Aurora Mayor Richard Irvin promotes a “tough-on-crime” mantra as part of his campaign for Illinois governor.

Since Irvin jumped into the GOP primary earlier this year, Democratic Gov. J.B. Pritzker and lawmakers have criticized Irvin for touting a crime-busting reputation while ignoring his 15 years of work as a defense attorney.

In a Feb. 20 tweet, Irvin said, “In my first year in office, Aurora homicides went down by 40%. While crime is exploding under anti-police politicians, I have suppressed crime in Aurora. Send me to Springfield and I’ll do the same thing across all Illinois.”

We decided to check out whether Irvin’s claims at reducing homicides in one year stand up to his assertion he “suppressed crime” since taking office in May 2017.

Irvin, who has been mayor for five years, chose to compare the two years that reflect the largest downturn in homicides. Overall, however, homicides have fluctuated under his tenure.

In my first year in office, Aurora homicides went down by 40%. While crime is exploding under anti-police politicians, I have suppressed crime in Aurora.

Send me to Springfield and I’ll do the same thing across all Illinois.

— Richard Irvin For Governor (@RichardIrvin4IL) February 20, 2022

According to the Aurora Police Department, six homicides were committed in Aurora in 2017 and four in 2018.

Eleni Demertzis, an Irvin spokesperson, said their team analyzed data from 2016 — the last full year before Irvin assumed office — and 2018 — the first full year after. In 2016, seven homicides occurred in the city of about 200,000 people. By data, she referred to a total of 11 homicides over two years.

“The number comes out to 43%, which we rounded down to 40%,” Demertzis said, attributing the mayor’s “strong leadership” to a downturn in crime. She said he increased police budgets and added more officers.

Demertzis pointed to a 2021 study by WalletHub that rated Aurora as the sixth largest safe city in America.

But experts say it is both misleading and disingenuous to ascribe crime trends involving such low numbers, specifically homicide rates.

Ted Gest, founding partner of John Jay College’s Center on Media, Crime and Justice, said it would be difficult for any mayor to claim credit or take the blame for changes in crime rates in any period because data often fluctuates.

“It is sort of ridiculous for a mayor to say they lowered homicides by 40%,” said Gest. “In this case, when the numbers are obviously very small, single digit numbers, why not just use the actual numbers?”

Using Irvin’s math, the homicide rate during his second year in office jumped by 200%, from 4 in 2018 to 12 in 2019.
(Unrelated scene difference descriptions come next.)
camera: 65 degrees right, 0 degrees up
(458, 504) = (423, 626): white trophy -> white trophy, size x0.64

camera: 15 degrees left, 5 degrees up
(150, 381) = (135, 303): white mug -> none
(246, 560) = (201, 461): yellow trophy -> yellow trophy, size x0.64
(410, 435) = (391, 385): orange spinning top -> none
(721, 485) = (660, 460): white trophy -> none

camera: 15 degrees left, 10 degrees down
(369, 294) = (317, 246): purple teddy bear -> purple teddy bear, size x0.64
Gest, who oversees daily news digest Crime and Justice News and authored Crime and Politics, a book about America’s explosion in crime rates, said it is unreliable to compare homicide rates from year-to-year especially with small numbers like Aurora’s. Any one event that results in multiple homicides can create a drastic change in the homicide rate.

Take the 12 homicides that occurred in Aurora in 2019. Five of the 12 total murders were connected to a single event — a shooting at the Henry Pratt Company.

Using exact numbers is especially important when considering other factors that impact crime trends. It can also be helpful to consider national crime, and in some cases, international crime, according to Wesley Skogan, a Northwestern University professor emeritus and member of the research faculty of the Institute for Policy Research.

For example, Skogan pointed to the 11 homicides that happened in Aurora in 2020 and said the high number was “perfectly in accord” with a national crime spike when the U.S. murder rate rose by 30% between 2019 and 2020.

Skogan echoed Gest and added that it is helpful to look at crimes that have a significant impact rather than measuring success based on small numbers.

“It would be more useful if civic leaders would focus on several crime categories which affect great numbers of residents in their community,” Skogan said.

Unless Irvin could point to some very specific change and connect that to something specific that he did, it would be tricky to prove whether his actions helped reduce the number of homicides, Gest said.

Our ruling

Irvin claimed that he reduced the number of homicides by 40% during his first year as Aurora mayor. There is only an element of truth in this claim: Homicides in Aurora dropped from six to four during Irvin’s first year as mayor. Experts say using percentages to describe the small fluctuations in the city’s homicide stats is misleading, and there is no proven connection to Irvin’s policies.

We rate this claim Mostly False.

MOSTLY FALSE – The statement contains an element of truth but ignores critical facts that would give a different impression.

Analisa Trofimuk was a reporter at the Illinois Answers Project (previously known as the Better Government Association) from 2021 to 2022.